What you need to do
Would you output the entries below only from the line containing "pinky dip: (69, 513)" through the line containing "index tip: (627, 410)", exactly as they stand and with both ends included?

Source information
■ ■ ■ ■ ■ ■ ■

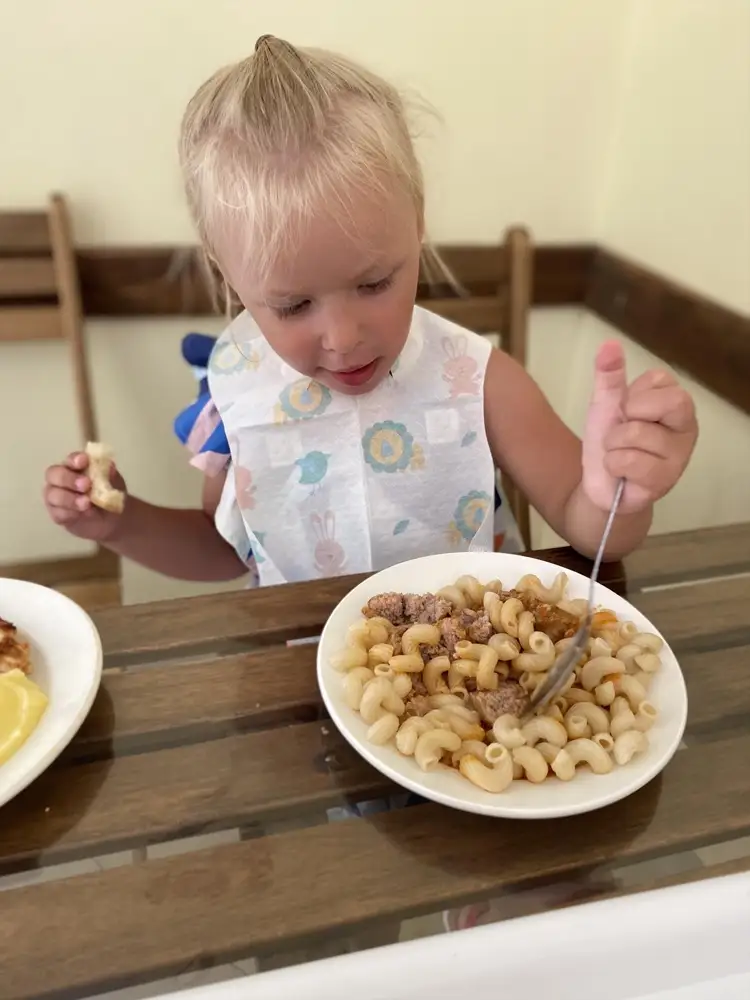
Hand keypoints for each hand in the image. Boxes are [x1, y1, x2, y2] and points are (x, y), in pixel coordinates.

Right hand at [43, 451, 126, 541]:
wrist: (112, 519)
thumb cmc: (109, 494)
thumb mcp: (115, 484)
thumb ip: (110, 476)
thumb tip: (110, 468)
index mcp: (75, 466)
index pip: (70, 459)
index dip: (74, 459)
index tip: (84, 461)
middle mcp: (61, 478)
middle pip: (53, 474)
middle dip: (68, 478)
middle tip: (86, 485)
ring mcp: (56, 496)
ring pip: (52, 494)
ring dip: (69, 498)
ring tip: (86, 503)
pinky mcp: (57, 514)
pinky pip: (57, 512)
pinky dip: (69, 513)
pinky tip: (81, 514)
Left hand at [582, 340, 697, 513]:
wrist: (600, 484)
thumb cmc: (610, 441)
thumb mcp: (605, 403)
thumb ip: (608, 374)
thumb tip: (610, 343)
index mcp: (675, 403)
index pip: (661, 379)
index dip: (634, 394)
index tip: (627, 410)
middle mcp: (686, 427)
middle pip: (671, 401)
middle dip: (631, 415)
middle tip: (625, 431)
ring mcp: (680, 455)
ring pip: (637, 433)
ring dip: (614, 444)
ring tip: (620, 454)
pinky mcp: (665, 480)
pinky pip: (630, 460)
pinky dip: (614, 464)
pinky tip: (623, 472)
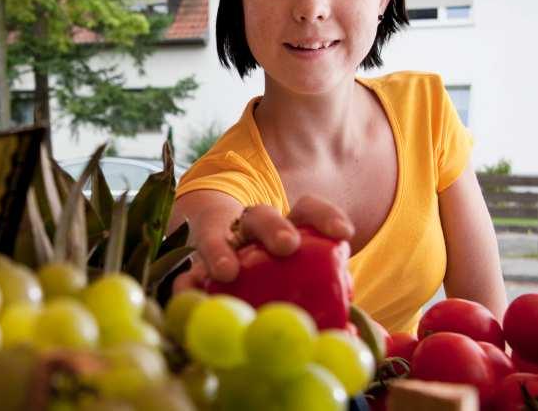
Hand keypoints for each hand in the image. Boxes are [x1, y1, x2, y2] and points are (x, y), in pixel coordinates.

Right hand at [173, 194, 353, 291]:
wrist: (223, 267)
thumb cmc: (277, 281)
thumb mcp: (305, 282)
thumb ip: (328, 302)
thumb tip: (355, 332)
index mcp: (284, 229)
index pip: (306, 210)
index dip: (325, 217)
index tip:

■ ■ ■ ■ ■ ■ ■

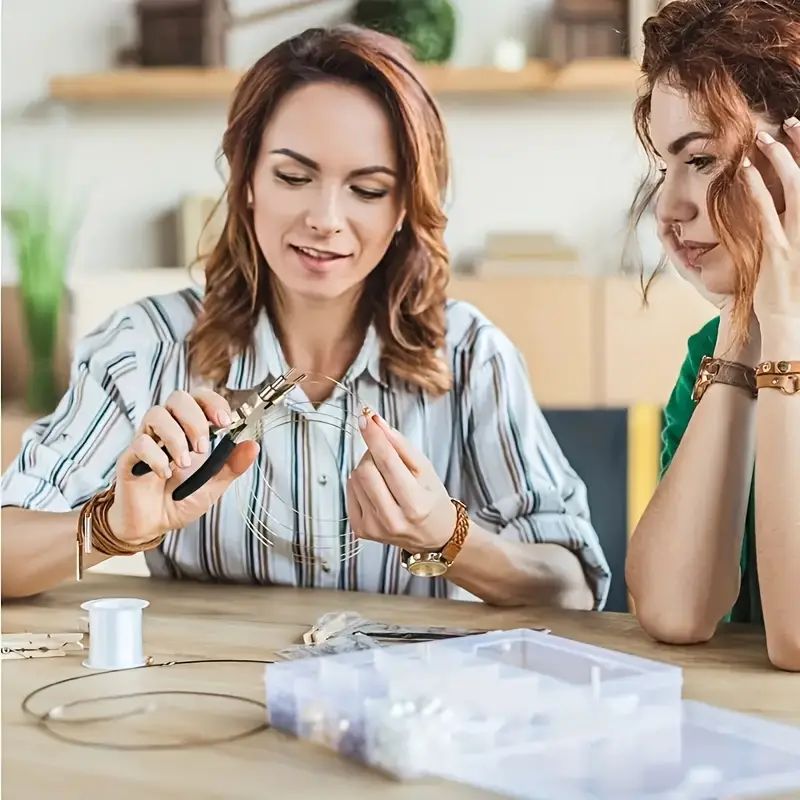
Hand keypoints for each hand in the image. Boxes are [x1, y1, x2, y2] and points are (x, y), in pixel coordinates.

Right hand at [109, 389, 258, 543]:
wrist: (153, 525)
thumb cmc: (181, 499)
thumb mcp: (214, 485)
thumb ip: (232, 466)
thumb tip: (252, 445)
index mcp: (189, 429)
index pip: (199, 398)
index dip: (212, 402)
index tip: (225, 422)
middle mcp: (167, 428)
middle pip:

■ ■ ■ ■ ■ ■ ■

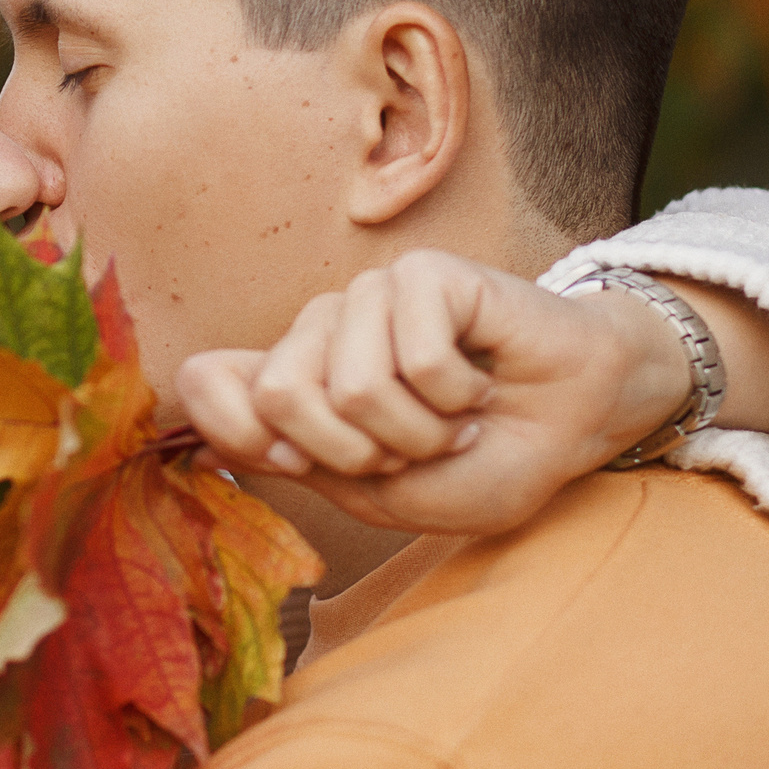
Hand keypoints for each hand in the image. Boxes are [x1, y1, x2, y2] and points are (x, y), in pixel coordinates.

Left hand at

■ ■ ■ ■ ■ ■ ■

Output below
pinky dip: (69, 513)
pinky tip: (81, 514)
Left hand at [582, 340, 697, 513]:
wrist: (600, 484)
thumb cmc: (610, 441)
thumb mcp: (605, 403)
thumb ip: (608, 374)
thumb tip: (610, 343)
index mcp: (675, 403)
index pip: (661, 379)
index dip: (634, 394)
index tip: (627, 410)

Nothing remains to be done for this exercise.